11 November 2011

24/7 and Other Fallacies of Modernity

For all our technology and the vertiginous nature of our consumption, we live mean lives. In his last book the great commentator on 20th century life Ivan Illich bemoaned the loss of our senses, by which he did not mean that we had taken leave of our senses—although he might have done—but that we have lost much of the sensory richness our ancestors enjoyed. He gives as an example that 'Dozens of words expressing the nuances of perception have fallen into disused. In terms of the sense of smell, the victims of this process have been enumerated: of the 150 German words that indicated variations on smell that were used by the contemporaries of Durer, only 32 are still in use today.' (p. 197)

And for all our presumption of what Val Plumwood has called a 'mastery over nature' we are still thoroughly dependent on the productivity and cycles on the natural world. We take the phrase 24/7 to be an expression of our hubristic conquest of time, of being a civilisation that never sleeps. In reality, however, it demonstrates precisely the reverse. To choose a week of seven-day weeks and 24-hour days is an attempt to force some kind of uniformity on the free-flowing pattern of seasons. Some calenders still follow years of 13 rather than 12 months, enabling a more equal number of days per month.

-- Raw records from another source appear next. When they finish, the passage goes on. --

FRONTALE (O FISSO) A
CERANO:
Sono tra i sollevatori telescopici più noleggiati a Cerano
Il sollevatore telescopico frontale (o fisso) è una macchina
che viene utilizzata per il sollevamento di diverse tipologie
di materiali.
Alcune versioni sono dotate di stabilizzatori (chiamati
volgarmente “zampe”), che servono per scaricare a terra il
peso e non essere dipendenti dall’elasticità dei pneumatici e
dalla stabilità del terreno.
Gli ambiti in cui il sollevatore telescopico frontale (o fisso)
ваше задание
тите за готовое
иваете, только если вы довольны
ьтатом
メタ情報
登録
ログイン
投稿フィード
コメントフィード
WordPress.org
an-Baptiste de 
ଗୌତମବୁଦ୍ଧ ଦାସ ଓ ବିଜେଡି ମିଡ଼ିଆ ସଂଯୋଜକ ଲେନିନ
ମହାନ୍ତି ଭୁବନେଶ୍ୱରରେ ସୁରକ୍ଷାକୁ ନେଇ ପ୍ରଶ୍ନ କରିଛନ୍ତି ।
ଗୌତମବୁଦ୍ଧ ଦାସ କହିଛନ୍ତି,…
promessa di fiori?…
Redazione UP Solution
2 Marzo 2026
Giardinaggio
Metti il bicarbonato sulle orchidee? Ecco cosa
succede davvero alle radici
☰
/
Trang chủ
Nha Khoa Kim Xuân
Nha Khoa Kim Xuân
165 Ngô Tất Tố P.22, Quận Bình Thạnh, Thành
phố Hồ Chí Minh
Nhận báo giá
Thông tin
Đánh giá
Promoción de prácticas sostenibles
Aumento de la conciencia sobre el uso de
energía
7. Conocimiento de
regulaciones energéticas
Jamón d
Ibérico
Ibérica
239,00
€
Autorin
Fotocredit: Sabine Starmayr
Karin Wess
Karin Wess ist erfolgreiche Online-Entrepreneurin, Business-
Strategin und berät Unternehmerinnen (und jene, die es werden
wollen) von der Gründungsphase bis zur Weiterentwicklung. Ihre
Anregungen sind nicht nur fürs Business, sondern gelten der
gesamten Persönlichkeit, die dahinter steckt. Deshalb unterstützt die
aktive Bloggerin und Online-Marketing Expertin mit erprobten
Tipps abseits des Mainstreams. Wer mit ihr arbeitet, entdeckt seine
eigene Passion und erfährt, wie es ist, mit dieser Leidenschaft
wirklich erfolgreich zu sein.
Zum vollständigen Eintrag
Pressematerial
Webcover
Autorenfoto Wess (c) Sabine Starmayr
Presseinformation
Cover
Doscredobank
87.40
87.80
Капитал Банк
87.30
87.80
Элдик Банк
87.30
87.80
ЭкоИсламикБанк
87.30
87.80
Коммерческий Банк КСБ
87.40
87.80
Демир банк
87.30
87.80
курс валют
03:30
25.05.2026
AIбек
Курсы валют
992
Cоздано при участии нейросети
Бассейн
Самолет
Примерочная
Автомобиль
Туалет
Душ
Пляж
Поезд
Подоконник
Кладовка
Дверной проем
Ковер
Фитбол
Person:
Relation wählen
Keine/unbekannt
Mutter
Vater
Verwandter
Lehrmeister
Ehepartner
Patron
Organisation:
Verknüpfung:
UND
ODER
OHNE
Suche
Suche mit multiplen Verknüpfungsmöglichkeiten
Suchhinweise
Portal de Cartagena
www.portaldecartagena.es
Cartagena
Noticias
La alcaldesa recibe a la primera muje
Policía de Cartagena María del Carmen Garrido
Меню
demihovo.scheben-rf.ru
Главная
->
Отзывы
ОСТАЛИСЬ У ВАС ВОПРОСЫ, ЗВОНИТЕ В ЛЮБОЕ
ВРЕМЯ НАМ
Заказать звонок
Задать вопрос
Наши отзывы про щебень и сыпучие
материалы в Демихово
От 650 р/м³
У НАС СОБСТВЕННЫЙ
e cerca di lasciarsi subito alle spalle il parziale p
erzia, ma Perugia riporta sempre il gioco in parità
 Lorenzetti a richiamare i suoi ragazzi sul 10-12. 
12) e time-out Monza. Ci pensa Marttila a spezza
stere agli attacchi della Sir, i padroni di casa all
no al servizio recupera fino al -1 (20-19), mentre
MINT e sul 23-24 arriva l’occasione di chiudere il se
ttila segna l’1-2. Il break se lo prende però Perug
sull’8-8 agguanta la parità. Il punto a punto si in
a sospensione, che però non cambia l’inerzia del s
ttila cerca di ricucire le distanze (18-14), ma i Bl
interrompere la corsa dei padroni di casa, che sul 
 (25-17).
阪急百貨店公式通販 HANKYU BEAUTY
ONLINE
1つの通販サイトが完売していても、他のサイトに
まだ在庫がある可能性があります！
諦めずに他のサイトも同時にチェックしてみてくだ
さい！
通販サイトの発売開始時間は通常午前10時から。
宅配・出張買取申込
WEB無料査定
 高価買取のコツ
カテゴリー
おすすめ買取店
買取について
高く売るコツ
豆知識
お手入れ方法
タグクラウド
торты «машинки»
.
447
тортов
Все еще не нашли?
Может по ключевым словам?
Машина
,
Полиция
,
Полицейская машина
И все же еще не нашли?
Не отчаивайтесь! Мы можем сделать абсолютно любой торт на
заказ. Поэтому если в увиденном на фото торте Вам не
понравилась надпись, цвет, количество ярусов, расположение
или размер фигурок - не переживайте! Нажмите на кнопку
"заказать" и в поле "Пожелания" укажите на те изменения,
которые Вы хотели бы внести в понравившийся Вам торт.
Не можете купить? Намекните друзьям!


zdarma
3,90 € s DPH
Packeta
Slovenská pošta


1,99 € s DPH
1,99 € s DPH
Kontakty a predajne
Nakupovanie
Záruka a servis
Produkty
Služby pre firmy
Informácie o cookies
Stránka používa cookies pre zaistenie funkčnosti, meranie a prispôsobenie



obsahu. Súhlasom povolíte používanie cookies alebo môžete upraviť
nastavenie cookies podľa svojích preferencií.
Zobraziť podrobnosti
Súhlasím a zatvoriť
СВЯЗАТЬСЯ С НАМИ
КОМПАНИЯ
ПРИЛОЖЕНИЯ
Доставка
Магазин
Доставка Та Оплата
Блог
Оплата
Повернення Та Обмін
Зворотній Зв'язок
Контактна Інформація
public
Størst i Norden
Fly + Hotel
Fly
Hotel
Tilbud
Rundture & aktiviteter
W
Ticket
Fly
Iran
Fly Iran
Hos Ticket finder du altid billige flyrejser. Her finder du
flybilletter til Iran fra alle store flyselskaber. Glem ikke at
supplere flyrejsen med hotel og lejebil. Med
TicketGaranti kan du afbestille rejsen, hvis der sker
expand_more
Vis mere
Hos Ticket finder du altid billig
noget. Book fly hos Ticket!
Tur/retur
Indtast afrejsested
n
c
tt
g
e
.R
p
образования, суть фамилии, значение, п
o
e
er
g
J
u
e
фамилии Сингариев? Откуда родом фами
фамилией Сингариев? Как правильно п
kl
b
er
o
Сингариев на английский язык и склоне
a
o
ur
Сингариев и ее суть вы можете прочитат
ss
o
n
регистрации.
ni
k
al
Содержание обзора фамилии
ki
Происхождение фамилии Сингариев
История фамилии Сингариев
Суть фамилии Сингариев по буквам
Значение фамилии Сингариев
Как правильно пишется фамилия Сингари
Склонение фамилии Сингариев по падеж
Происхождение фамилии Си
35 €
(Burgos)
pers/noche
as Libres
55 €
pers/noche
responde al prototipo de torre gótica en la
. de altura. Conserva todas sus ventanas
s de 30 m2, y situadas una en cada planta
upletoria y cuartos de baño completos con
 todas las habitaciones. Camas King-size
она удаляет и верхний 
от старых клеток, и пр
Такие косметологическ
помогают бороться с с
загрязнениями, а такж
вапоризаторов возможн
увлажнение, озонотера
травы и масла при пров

The need for an intercalary day ever four years demonstrates the problem of trying to accommodate the cycle of the moon with the cycle of the sun, and provides further evidence of nature's refusal to fit within the rational, orderly systems through which we choose to arrange our lives. And this is to say nothing of the position of Easter, a festival whose ability to retain its meandering pattern through our spring is the most cheering vestige of a time when seasons ruled our lives.

Bioregionalism is the reintroduction of place into political economy: personally it is about learning about place in the world and perhaps the universe. We can see many ways in which the relearning of ourselves in relationship with our local places might impact on the understanding of political economy. How might such a naturally embedded approach to living facilitate the shift from the culture of over-consumption that is threatening our planet?

One thing that the bioregional economy might offer in exchange for the material consumption of the globalised capitalist economy is a strong sense of identity in relationship with our local places and the other people and species we share them with. This should be balanced by a reassertion of our power within the provisioning systems of our contemporary world: a reassertion of the politics within political economy, and a realisation of the need to put the economy in its place.